Multi-User mmWave Beam and Rate Adaptation via Combinatorial Satisficing Bandits

We study downlink beam and rate adaptation in a multi-user mmWave MISO system where multiple base stations (BSs), each using analog beamforming from finite codebooks, serve multiple single-antenna user equipments (UEs) with a unique beam per UE and discrete data transmission rates. BSs learn about transmission success based on ACK/NACK feedback. To encode service goals, we introduce a satisficing throughput threshold $τ_r$ and cast joint beam and rate adaptation as a combinatorial semi-bandit over beam-rate tuples. Within this framework, we propose SAT-CTS, a lightweight, threshold-aware policy that blends conservative confidence estimates with posterior sampling, steering learning toward meeting $τ_r$ rather than merely maximizing. Our main theoretical contribution provides the first finite-time regret bounds for combinatorial semi-bandits with satisficing objective: when $τ_r$ is realizable, we upper bound the cumulative satisficing regret to the target with a time-independent constant, and when $τ_r$ is non-realizable, we show that SAT-CTS incurs only a finite expected transient outside committed CTS rounds, after which its regret is governed by the sum of the regret contributions of restarted CTS rounds, yielding an $O((\log T)^2)$ standard regret bound. On the practical side, we evaluate the performance via cumulative satisficing regret to $τ_r$ alongside standard regret and fairness. Experiments with time-varying sparse multipath channels show that SAT-CTS consistently reduces satisficing regret and maintains competitive standard regret, while achieving favorable average throughput and fairness across users, indicating that feedback-efficient learning can equitably allocate beams and rates to meet QoS targets without channel state knowledge.

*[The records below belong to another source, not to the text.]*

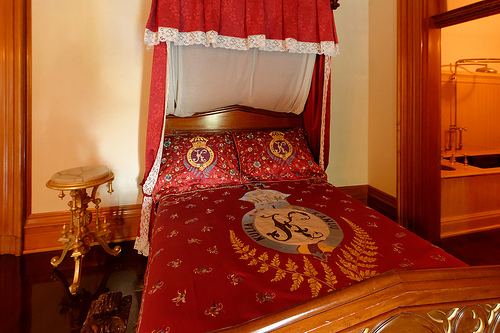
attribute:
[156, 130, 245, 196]
pillow — red, monogrammed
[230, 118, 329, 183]
pillow — red, monogrammed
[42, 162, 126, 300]
table — gold, ornate, marble, three legged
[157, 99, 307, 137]
headboard — wooden, shiny, wood, polished, brown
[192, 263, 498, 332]
footboard — wooden, polished, carved, wood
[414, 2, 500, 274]
doorway — large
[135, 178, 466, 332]
blanket — monogrammed, red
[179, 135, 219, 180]
design — gold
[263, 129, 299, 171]
design — gold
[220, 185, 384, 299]
design — gold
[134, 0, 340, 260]
curtain — red, white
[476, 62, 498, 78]
shower head — metal, silver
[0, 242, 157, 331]
floor — dark, shiny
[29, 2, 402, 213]
wall — beige, white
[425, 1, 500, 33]
beam — wooden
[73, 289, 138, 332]
object — strange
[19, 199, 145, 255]
baseboard — wood, wooden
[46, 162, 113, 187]
top — marble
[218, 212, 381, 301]
wreath — gold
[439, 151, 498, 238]
bathtub — white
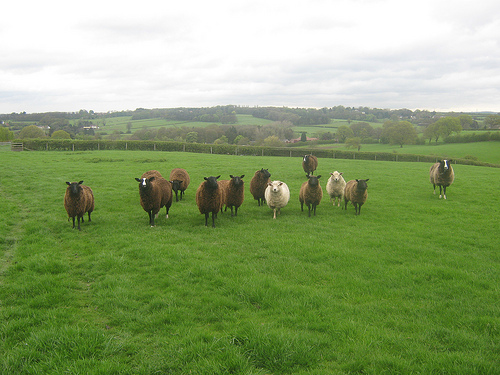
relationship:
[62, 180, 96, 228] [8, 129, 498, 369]
sheep standing in field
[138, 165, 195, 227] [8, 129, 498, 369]
sheep standing in field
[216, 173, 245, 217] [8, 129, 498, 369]
sheep standing in field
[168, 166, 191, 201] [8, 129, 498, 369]
sheep standing in field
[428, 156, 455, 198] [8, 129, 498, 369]
sheep standing in field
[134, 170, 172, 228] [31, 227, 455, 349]
sheep standing in field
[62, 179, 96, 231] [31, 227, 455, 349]
sheep standing in field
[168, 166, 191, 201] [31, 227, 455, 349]
sheep standing in field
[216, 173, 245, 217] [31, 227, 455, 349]
sheep standing in field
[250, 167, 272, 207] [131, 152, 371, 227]
sheep in flock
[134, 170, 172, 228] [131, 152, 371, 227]
sheep in flock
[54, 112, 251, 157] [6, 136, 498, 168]
hedges along fence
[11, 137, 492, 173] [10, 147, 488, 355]
fence surrounding field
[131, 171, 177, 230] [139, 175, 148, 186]
sheep has face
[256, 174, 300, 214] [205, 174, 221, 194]
sheep has face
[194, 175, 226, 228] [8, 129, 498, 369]
sheep walking in field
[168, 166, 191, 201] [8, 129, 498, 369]
sheep in field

翻译：我们研究了下行多用户毫米波MISO系统中的波束与速率自适应问题，其中多个基站（BS）采用有限码本的模拟波束赋形，以每个用户设备（UE）独立波束和离散数据传输速率为特点，服务于多个单天线用户设备。基站根据ACK/NACK反馈学习传输成功与否。为编码服务目标，我们引入满意度吞吐量阈值$\tau_r$，并将联合波束与速率自适应建模为波束-速率元组上的组合半基带问题。在此框架下，我们提出SAT-CTS算法——一种轻量级阈值感知策略，融合保守置信度估计与后验采样，引导学习过程聚焦于满足$\tau_r$而非单纯最大化吞吐量。理论核心贡献在于首次给出组合半基带在满意度目标下的有限时间遗憾界：当$\tau_r$可实现时，目标累积满意度遗憾由与时间无关的常数上界限定；当$\tau_r$不可实现时，SAT-CTS在提交的CTS轮次外仅产生有限期望暂态，此后其标准遗憾由重启CTS轮次贡献的总和主导，达到$O((\log T)^2)$量级。实验部分，我们通过累积满意度遗憾（相对于$\tau_r$）、标准遗憾及公平性指标评估性能。在时变稀疏多径信道仿真中，SAT-CTS持续降低满意度遗憾并保持竞争力标准遗憾，同时实现良好的用户平均吞吐量与公平性，表明该反馈高效学习方法可在无信道状态信息条件下实现波束与速率的均衡分配以满足服务质量目标。